### [Available data]
┌────────

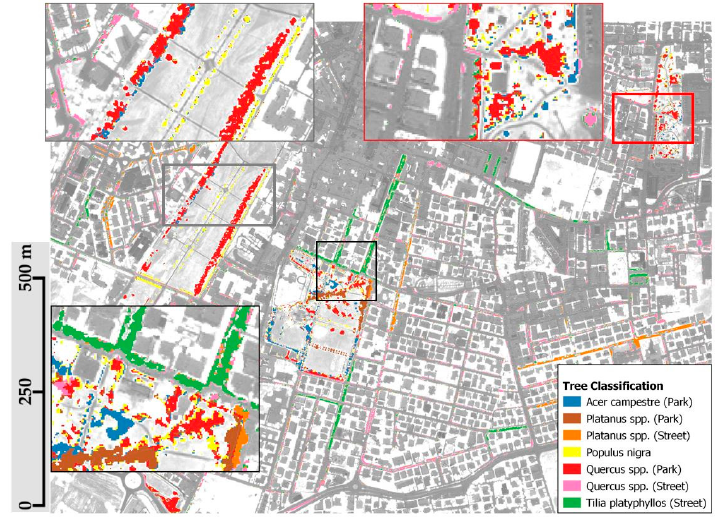
Figure 8. The overall classification obtained with the OBIA approach utilizing WV3 data for the study area in Sassuolo.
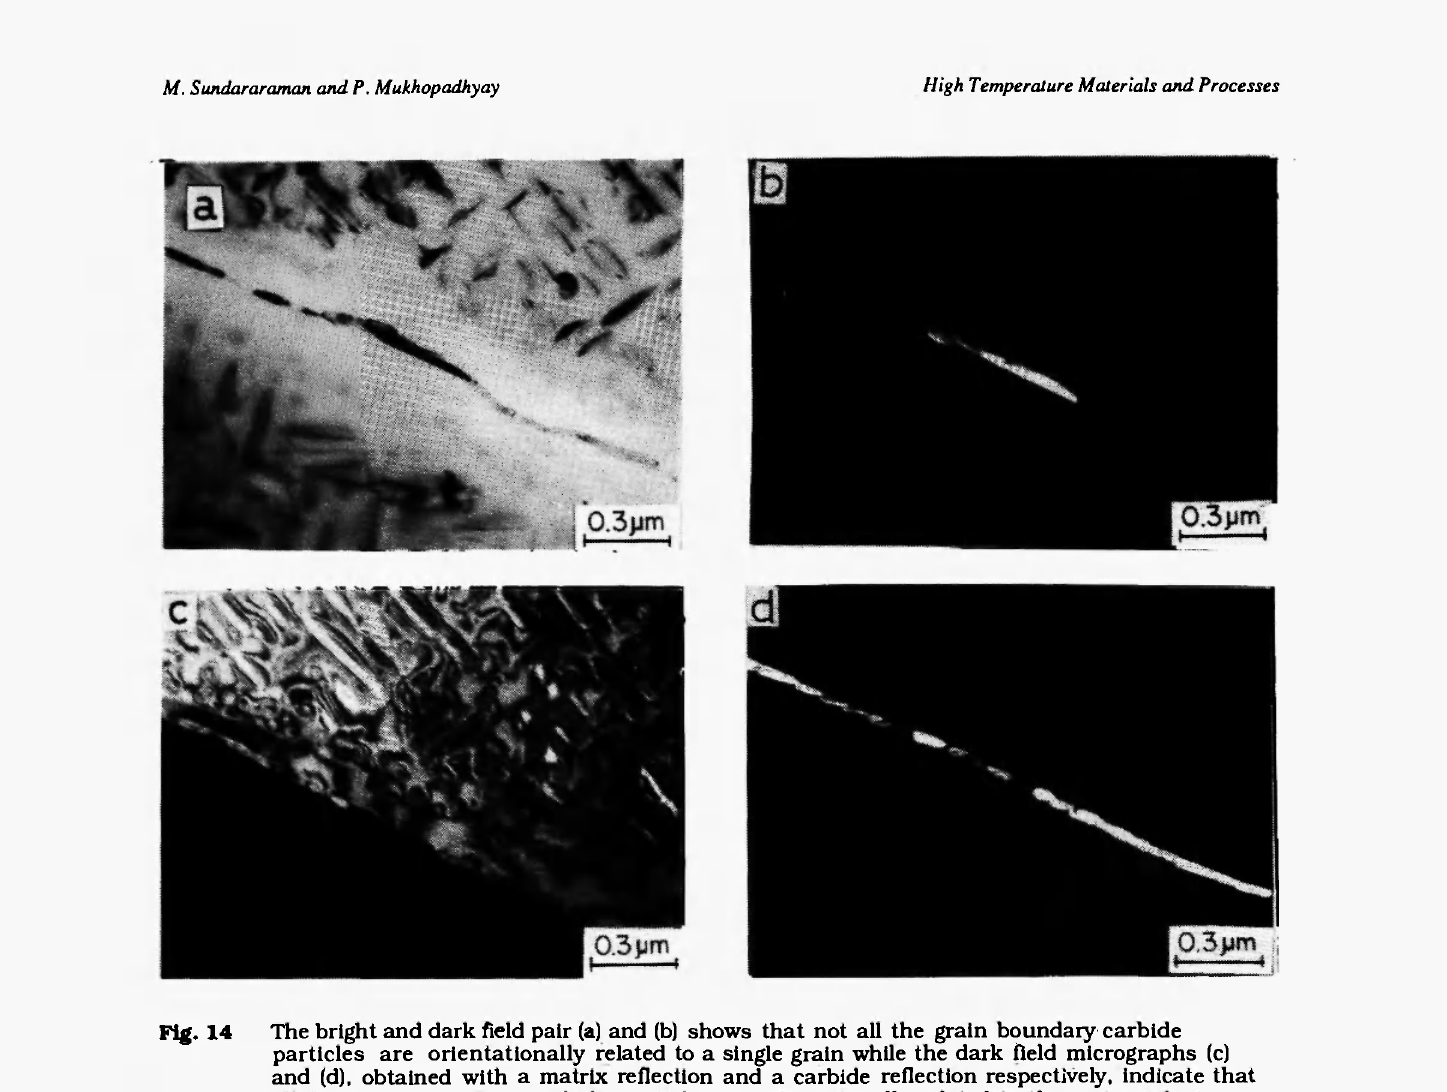
Fig. 14 The bright and dark field pair (a) and (b) shows that not all the grain boundary carbide particles are orientationally related to a single grain while the dark field micrographs (c) and (d), obtained with a matrix reflection and a carbide reflection respectively, indicate that all the grain boundary carbide particles are orientationally related to the grain at the top. summarised in Table 2, in which the average sizes of the grain boundary precipitates are also indicated. The error in the measurement of the particle size, due to specimen tilting effects, was estimated to be within ± 20%. The large scatter in the widths of the PFZ's corresponding to the same ageing treatment reflected the differences in the widths of the PFZ's associated with different grain boundaries. However, it could be seen that at a given ageing temperature the average PFZ width Fig. IS SAD pattern from a large, chunky grain increased with increasing ageing time, or in other boundary carbide precipitate (different from MC) In Inconel 718. This pattern words, with increasing grain boundary precipitate could be matched with a <001> SAD pattern from the M23C6 size.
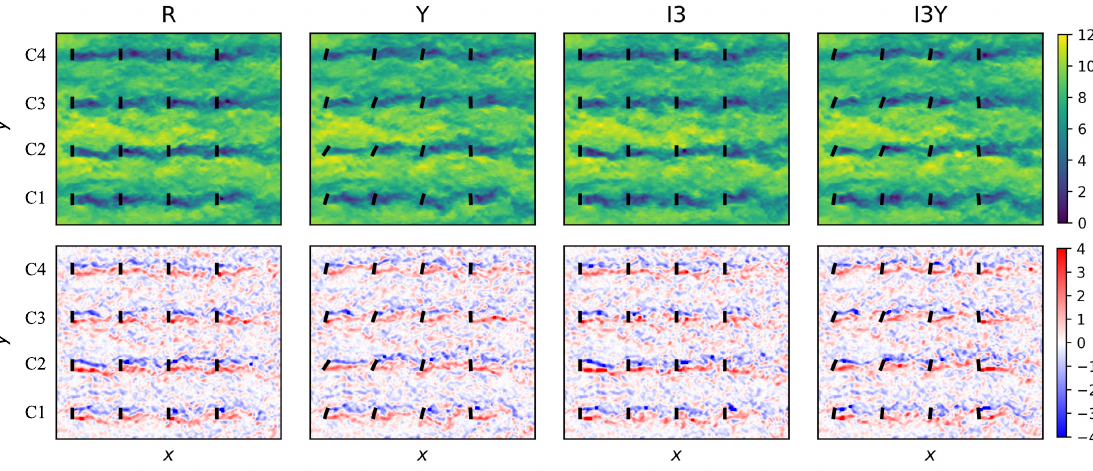
Figure 11. Instantaneous planviews at hub height for turbulent inflow cases at t = 300 s. Top: Streamwise velocity. Coloring in m s − 1 . Bottom: Wall-normal vorticity. Coloring in s − 1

└────────

### [Task goal]
Across the whole listing, show each line where the word "Figure" occurs.

### [Written answer]
Figure 8. The overall classification obtained with the OBIA approach utilizing WV3 data for the study area in Sassuolo.
Figure 11. Instantaneous planviews at hub height for turbulent inflow cases at t = 300 s. Top: Streamwise velocity. Coloring in m s − 1 . Bottom: Wall-normal vorticity. Coloring in s − 1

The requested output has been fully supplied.